## Extract provided
## start

USS Whidbey Island (LSD-41) transiting the Bosphorus Strait on July 21, 2016. Turkishnavy.net Photo used with Permission

This story has been updated to fix attribution to Cmdr. Matthew Phillips.

The favorite cereal among the crew of USS Whidbey Island (LSD-41) was Captain Crunch.

So beloved was the cereal that its arrival onto the ship following a port visit was announced.

“Captain Crunch, arriving,” recalled retired Capt. Patrick Muldoon, the first commanding officer of Whidbey Island.

Muldoon, along with other plankowners and former crew of Whidbey Island – including the sailor that announced Captain Crunch’s arrival, stood before the ship to watch as the Navy decommissioned it Friday.

The Navy announced Whidbey Island’s decomissioning in 2020. The sea service has announced it will retire several others in the class over the next few years.

Whidbey Island, first in the Whidbey Island class of dock landing ships, was commissioned in 1985.

“That was a special day,” Muldoon said during the decommissioning ceremony. “I must say I had no idea how many certifications, inspection surveys, assist visits, evaluations and qualification events we were going to have over the next two years. It was an endless series of experts from the government and they were all there to help us.”

Over the course of Whidbey Island’s time in the Navy, the ship deployed multiple times, heading to the Mediterranean Sea three times between 1985-1991, according to the Navy’s history of the ship.

Whidbey Island helped support Operation Desert Storm and Operation Enduring Freedom.
The ship participated in hurricane evacuations and rescues at sea, Muldoon said.

## end

(Stored entries)
## start

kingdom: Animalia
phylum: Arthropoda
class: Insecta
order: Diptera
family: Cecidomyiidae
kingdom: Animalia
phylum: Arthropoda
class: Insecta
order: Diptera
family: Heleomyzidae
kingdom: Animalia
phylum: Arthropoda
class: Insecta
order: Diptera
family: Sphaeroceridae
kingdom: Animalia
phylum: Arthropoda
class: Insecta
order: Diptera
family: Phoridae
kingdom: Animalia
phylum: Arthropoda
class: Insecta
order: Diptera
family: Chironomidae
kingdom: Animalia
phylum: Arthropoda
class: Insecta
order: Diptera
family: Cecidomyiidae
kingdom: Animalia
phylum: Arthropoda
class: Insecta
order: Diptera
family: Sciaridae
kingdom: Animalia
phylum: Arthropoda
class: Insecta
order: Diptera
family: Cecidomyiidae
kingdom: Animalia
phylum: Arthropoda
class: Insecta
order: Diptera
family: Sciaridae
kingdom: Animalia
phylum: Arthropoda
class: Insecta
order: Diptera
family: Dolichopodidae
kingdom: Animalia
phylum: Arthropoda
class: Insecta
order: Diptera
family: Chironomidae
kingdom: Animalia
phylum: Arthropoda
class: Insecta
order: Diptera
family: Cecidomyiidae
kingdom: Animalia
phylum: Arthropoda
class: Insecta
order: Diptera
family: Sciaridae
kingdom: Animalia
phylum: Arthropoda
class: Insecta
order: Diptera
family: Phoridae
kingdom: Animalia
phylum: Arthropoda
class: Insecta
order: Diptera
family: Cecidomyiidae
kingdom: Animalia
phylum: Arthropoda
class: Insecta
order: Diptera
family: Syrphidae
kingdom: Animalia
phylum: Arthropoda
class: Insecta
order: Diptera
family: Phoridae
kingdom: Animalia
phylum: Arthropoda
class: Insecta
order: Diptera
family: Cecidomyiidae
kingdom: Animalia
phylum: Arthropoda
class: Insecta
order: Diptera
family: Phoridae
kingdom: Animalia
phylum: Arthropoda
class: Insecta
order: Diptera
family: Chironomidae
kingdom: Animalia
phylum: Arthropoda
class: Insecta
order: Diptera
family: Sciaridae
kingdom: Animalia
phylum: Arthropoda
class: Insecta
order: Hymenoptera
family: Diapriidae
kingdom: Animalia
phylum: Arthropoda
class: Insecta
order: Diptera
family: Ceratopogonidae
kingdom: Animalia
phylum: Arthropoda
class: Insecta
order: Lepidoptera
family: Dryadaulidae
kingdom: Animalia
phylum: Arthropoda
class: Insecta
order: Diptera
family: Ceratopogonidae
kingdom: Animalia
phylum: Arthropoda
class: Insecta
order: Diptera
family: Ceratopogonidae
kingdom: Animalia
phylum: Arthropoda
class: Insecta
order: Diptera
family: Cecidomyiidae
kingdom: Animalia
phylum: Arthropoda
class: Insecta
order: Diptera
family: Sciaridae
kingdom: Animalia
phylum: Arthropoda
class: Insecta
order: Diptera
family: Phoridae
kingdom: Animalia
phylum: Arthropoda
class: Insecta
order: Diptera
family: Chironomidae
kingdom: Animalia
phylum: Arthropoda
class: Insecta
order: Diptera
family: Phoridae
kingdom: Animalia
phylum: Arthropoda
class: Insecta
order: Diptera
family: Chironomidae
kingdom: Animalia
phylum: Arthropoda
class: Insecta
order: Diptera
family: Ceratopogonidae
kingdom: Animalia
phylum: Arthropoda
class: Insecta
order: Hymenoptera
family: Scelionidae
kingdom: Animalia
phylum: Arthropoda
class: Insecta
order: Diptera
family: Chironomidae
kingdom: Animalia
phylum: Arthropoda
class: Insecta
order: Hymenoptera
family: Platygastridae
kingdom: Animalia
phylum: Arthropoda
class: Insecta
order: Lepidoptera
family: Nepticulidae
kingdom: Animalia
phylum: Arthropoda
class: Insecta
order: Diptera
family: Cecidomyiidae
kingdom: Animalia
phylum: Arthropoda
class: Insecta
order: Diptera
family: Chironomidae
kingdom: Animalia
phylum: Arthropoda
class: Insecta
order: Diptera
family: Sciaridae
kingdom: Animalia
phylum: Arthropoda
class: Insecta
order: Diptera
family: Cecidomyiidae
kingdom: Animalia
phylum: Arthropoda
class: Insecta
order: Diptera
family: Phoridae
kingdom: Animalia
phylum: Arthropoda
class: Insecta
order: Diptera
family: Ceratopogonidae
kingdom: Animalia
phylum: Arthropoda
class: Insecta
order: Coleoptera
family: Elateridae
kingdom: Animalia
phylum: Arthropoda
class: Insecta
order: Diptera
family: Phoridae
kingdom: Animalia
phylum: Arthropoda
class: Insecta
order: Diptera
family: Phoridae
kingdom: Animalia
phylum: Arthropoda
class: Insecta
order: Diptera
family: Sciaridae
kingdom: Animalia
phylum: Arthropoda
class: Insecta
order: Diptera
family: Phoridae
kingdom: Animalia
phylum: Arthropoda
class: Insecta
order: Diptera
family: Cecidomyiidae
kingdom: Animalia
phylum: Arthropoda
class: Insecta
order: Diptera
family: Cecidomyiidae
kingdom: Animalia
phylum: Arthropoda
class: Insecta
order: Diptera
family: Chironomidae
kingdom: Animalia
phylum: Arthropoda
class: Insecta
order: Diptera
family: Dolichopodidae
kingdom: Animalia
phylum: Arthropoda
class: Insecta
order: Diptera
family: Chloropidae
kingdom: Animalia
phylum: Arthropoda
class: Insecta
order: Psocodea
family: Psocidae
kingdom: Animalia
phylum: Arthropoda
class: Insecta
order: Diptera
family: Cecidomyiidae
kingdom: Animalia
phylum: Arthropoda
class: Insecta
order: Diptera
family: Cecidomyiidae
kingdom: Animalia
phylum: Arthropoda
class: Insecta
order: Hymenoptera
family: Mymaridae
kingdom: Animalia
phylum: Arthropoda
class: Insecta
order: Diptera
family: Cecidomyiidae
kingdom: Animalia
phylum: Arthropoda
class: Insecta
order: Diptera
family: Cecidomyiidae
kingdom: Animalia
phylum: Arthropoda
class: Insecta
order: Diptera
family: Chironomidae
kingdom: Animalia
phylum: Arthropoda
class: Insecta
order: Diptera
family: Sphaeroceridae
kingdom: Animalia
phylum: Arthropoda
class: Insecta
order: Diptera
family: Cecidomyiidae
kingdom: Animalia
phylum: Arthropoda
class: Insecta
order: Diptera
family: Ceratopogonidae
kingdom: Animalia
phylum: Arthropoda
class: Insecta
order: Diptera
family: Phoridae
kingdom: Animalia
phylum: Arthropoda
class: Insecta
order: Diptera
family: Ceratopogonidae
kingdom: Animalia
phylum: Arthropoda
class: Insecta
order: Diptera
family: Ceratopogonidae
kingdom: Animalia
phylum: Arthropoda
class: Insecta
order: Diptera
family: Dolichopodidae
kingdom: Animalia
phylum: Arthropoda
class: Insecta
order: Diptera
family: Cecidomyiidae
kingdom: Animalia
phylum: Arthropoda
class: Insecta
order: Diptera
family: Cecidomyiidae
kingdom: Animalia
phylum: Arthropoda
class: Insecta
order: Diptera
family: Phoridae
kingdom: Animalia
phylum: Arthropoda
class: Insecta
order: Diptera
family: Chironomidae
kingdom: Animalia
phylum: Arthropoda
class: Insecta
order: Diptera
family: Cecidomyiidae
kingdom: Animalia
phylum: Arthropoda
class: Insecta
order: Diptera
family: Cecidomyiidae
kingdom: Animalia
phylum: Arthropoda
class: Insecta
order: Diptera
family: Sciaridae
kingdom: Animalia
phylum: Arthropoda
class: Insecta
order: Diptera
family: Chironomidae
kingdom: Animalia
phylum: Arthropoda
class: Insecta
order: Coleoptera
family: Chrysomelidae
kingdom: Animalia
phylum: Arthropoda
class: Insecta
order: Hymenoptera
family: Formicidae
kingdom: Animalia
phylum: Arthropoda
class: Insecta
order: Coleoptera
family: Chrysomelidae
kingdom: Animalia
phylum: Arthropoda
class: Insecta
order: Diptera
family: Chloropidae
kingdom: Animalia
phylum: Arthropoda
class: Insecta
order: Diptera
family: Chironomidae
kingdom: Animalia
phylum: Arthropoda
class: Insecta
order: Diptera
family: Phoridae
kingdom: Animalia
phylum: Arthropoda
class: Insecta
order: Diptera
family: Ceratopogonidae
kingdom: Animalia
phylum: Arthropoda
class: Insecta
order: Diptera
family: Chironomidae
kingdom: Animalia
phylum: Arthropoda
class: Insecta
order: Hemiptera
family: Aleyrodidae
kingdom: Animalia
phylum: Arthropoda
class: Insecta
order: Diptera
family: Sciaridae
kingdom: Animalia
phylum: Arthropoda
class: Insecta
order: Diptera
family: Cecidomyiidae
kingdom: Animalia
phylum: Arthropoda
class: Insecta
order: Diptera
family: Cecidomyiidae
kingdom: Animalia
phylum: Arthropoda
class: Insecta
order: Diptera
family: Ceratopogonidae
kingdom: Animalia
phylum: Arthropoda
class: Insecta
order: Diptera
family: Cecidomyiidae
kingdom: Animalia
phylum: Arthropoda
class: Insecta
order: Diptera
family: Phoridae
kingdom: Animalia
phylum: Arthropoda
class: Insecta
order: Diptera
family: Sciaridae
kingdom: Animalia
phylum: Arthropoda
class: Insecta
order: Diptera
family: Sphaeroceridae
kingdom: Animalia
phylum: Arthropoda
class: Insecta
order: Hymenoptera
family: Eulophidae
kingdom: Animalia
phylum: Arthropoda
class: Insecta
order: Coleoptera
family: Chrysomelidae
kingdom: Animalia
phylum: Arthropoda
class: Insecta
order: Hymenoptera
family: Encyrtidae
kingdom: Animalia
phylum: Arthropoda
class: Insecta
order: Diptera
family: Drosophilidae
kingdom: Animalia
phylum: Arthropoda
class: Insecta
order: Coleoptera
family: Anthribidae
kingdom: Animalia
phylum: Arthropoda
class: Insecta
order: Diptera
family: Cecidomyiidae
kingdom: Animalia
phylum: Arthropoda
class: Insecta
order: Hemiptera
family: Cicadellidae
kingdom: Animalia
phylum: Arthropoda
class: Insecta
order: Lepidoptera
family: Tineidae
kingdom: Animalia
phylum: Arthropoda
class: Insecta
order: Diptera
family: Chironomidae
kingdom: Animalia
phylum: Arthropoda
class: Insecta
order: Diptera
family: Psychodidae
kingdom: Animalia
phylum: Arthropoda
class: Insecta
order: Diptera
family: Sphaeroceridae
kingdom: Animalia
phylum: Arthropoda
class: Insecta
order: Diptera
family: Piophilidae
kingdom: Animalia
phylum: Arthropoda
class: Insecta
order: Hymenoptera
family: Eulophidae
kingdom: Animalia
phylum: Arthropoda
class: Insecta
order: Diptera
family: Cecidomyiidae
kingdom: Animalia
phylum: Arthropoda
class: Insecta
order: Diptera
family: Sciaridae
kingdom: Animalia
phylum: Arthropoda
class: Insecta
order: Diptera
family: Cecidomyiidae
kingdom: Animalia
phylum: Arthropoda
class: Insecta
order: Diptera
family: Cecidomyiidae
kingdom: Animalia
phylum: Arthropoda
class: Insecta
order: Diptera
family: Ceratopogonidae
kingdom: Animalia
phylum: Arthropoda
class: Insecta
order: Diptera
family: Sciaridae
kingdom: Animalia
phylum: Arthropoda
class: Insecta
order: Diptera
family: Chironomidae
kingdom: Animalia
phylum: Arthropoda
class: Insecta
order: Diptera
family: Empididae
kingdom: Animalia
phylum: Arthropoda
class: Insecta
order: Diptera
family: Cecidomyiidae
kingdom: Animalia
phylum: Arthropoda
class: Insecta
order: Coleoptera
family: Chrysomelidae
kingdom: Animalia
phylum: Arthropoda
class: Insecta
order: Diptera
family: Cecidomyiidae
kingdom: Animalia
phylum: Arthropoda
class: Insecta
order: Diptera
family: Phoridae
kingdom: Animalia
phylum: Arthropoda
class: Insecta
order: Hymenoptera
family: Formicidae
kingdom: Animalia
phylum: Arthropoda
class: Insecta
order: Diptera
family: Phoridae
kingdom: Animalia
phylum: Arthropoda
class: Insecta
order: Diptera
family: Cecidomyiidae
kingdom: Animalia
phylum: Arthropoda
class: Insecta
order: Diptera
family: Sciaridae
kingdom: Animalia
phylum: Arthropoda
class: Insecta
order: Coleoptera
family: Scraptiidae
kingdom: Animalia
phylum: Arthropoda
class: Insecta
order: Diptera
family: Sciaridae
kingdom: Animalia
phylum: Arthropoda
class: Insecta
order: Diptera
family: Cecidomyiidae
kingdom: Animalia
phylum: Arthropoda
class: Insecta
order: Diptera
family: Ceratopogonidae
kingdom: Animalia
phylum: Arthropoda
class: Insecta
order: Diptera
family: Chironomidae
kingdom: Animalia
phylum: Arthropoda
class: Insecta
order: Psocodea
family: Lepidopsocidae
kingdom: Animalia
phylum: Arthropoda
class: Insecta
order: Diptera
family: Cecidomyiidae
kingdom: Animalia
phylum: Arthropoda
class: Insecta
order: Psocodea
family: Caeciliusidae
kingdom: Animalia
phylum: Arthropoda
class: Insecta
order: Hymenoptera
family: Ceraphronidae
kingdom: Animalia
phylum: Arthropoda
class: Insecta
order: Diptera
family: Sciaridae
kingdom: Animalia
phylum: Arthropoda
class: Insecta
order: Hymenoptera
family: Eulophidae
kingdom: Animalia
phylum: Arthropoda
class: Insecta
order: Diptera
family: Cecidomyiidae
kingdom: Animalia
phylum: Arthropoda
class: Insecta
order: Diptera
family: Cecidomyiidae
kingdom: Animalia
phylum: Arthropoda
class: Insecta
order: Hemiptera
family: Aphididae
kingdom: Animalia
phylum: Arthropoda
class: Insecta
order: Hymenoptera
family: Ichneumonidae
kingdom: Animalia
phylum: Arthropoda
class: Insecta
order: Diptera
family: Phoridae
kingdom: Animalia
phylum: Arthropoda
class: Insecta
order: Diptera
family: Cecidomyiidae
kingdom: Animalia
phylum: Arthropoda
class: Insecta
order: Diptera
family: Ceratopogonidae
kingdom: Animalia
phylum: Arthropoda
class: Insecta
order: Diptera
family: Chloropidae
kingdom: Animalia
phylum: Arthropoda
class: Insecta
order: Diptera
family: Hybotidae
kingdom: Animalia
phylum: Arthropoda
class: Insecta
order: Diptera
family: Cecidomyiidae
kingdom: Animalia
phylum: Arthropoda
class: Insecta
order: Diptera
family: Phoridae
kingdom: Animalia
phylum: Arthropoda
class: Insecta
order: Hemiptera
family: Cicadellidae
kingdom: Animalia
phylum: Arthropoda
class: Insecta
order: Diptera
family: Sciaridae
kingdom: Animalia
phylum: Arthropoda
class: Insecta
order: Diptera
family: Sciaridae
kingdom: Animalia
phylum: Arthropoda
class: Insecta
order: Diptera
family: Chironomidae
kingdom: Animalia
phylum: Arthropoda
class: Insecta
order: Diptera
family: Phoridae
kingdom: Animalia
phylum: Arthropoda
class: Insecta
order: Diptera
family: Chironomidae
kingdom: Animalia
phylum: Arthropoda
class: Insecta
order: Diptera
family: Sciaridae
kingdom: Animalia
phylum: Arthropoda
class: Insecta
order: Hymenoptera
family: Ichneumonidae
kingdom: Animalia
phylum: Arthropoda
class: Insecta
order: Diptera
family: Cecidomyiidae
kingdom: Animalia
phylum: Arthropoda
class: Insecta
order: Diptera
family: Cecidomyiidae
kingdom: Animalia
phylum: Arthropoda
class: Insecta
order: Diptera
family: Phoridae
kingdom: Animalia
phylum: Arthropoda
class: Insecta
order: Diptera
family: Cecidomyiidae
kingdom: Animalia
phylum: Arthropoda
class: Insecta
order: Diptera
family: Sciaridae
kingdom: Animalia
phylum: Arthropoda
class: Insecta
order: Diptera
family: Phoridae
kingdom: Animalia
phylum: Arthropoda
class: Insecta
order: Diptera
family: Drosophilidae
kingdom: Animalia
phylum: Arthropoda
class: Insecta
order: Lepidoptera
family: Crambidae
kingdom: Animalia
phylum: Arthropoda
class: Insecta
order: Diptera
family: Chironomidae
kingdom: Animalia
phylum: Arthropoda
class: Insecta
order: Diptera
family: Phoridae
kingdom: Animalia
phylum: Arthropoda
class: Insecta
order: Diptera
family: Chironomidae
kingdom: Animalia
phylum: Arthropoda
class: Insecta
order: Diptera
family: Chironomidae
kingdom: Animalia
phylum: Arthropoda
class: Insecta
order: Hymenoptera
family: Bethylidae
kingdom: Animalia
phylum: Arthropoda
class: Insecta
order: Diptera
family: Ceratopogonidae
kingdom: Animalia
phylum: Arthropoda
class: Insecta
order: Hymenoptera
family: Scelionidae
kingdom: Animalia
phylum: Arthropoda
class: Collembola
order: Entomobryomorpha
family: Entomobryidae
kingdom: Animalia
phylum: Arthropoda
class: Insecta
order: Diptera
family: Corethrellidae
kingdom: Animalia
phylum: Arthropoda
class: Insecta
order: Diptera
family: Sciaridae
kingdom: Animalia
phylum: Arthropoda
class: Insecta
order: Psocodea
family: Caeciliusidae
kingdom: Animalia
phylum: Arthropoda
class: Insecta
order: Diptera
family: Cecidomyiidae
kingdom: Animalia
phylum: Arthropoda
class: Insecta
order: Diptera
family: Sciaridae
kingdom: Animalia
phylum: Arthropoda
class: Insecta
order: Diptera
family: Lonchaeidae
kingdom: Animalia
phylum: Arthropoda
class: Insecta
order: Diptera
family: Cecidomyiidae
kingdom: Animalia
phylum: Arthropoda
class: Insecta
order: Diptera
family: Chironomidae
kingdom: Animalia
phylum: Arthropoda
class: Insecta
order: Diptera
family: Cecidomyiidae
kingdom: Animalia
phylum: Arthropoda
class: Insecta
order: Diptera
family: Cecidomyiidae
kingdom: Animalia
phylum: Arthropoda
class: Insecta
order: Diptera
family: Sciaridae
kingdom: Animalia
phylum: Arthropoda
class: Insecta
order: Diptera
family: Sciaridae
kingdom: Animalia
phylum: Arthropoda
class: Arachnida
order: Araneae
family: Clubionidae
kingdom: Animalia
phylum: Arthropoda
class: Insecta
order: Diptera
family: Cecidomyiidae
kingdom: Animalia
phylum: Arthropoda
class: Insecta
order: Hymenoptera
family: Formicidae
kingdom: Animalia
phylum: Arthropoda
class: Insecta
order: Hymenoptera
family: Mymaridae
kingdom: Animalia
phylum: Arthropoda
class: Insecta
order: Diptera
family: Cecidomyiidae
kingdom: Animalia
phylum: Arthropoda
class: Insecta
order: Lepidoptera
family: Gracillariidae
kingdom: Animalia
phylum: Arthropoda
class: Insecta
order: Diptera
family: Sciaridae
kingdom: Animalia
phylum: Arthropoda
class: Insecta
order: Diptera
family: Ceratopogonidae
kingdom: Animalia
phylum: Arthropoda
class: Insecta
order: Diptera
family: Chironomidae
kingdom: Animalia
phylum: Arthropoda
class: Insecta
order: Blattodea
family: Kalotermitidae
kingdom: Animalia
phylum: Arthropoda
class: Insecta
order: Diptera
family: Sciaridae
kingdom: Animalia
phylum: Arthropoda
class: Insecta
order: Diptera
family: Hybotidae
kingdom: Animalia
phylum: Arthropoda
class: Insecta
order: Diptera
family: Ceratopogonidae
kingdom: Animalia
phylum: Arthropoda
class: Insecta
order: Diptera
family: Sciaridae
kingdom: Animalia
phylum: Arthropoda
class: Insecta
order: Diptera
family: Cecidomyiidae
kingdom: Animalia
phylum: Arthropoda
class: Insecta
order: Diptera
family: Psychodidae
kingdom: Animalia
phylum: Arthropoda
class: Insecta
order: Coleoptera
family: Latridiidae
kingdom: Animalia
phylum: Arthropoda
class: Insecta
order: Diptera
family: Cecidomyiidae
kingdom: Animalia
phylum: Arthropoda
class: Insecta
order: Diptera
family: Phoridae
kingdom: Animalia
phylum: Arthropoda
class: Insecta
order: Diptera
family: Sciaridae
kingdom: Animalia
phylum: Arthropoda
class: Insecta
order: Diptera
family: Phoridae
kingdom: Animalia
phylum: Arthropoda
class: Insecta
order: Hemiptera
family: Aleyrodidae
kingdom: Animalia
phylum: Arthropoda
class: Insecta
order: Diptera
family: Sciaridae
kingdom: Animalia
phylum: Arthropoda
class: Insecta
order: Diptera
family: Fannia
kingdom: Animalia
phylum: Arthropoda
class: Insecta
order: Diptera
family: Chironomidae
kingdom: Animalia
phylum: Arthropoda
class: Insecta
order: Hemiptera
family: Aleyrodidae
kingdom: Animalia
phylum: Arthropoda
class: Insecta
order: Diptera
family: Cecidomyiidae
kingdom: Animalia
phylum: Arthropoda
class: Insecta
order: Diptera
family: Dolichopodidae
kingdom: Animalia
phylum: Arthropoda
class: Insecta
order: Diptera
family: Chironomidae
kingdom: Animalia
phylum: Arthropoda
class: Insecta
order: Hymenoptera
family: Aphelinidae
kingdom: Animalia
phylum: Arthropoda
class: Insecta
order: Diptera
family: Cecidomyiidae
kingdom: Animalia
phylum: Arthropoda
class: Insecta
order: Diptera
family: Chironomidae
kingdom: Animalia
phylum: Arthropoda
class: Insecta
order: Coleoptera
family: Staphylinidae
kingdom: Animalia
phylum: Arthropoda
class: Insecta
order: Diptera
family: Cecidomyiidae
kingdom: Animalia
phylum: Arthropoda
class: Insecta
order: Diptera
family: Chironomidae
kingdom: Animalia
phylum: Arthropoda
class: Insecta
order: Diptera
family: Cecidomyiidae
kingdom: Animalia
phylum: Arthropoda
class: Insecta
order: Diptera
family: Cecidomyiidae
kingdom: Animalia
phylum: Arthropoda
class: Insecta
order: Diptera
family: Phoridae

## end

## The tasks
A) Using the article on the Whidbey Island decommissioning, state whether each statement agrees with it, answering yes or no and quoting the deciding words: (i) Whidbey Island was commissioned in 1985. (ii) Captain Crunch was the crew's favorite cereal. (iii) The ship went to the Mediterranean Sea four times between 1985 and 1991.
B) In the article on the Whidbey Island decommissioning, Muldoon names the events the crew faced over the two years after commissioning. List every one of them.

## Per-task answers
A)
(i) Yes: "was commissioned in 1985."
(ii) Yes: "The favorite cereal among the crew of USS Whidbey Island (LSD-41) was Captain Crunch."
(iii) No: "heading to the Mediterranean Sea three times between 1985-1991"

B) certifications, inspection surveys, assist visits, evaluations, qualification events